I’ll be honest: the past eight years have done much to add a nice, new layer of cynicism to my already countless coats, but this helps to sand that down a tad or two. As a daughter of Mexican immigrants, discriminated against just because of my skin color, just because I could speak another language, just because my vacations consisted of visiting a “dirty” country and not Disney World, I’ve never felt completely comfortable here. Or there (in Mexico). Neither embraces me and both are quick to reject me. Here, though, when I learned as a child, I learned that nearly no one in the history books looked like me. And if they did, even just a bit, they were never as important as the white people who made history. If it was a particularly bad piece of history (Mexican-American War, for example), those were the couple of weeks of school where people could get nastier than usual. Those who looked like me? Were bad. And by extension, so was I.

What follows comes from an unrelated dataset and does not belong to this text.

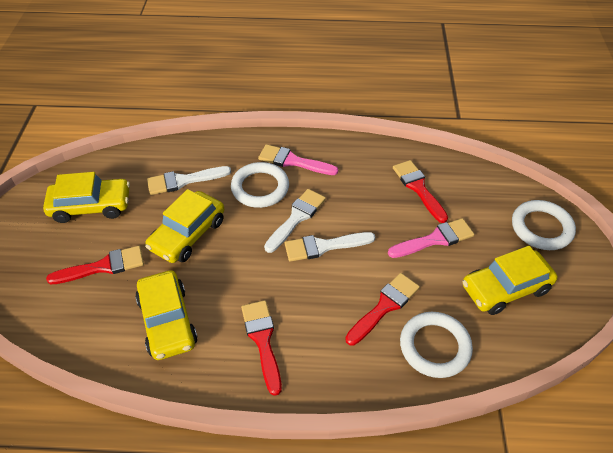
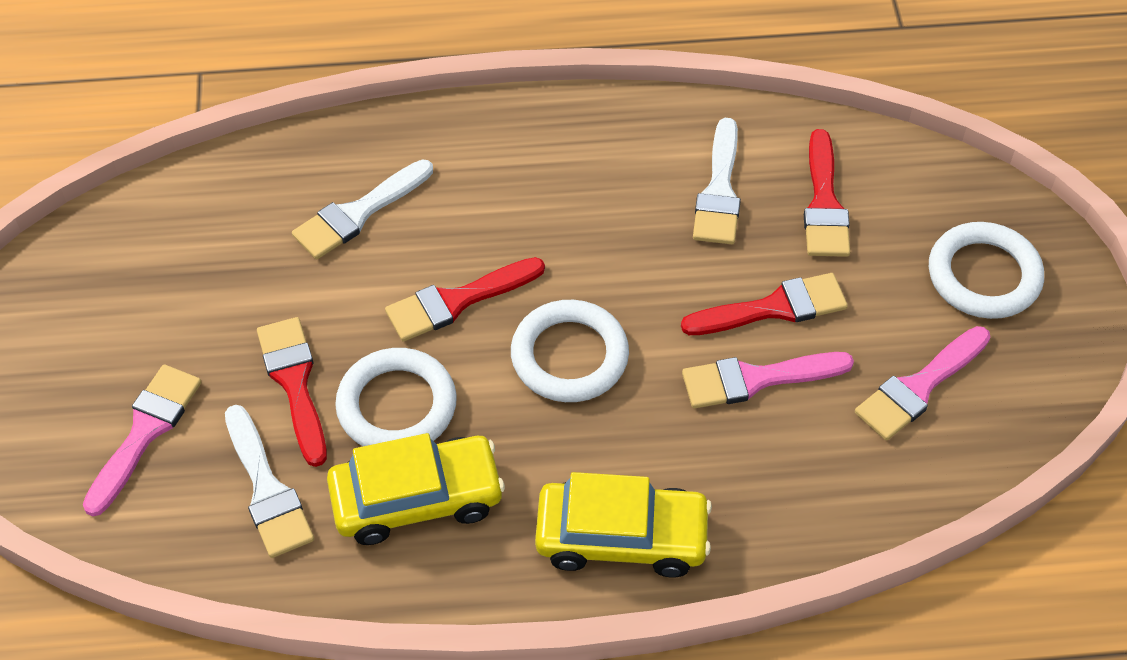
pink brush: 2 -> 3
yellow car: 4 -> 2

Should I have kids, I can flip open their books to Obama’s picture and point out: look, hon. Here’s a guy who’s as diverse as you are; you don’t share the same ethnicity, but you do share that wonderful mix of being from everywhere like he is. To a child who inherits my skin color and not IP’s, I can point out that yes, yes, yes we can, honey. And I can remind this child that while it’s nice to see someone who looks like you or shares your kaleidoscope of a background, it’s ultimately about people and that’s what Barack Obama’s campaign stressed most to me: it’s about unity, about people, about working together for something better. It’s not an us versus them mentality in his mind; it’s soley an “us” that looks towards a healthier planet, healthier people, a strong economy, a peaceful nation, a society that respects different beliefs and lives. These are the values that I want to instill in any children I may have and I am so happy that IP and I can point to Barack Obama and say, see. See, honey. Here’s a man who wants a United States. Not just a “real” America that didn’t take into account all people.
Many will disagree with me. There are plenty of people disappointed today. I am not one of them. I am delighted that Barack Obama is our next president and I am enthusiastic about the directions in which he can take us. I am enthusiastic about contributing towards that change; I know that President-elect Obama cannot wave a magic wand and all the bad stuff from the past eight years will go far away. It requires work.
I can work. If it means telling any future children that this was a point in history in which the country began to reunite for them to enter a better world, I can work hard.
Congratulations to Barack Obama, Joe Biden and, above all, the U.S.
Hear, hear!
(And yes, in response to what we talked about before, the similarities are uncanny…and I know that’s a good thing.)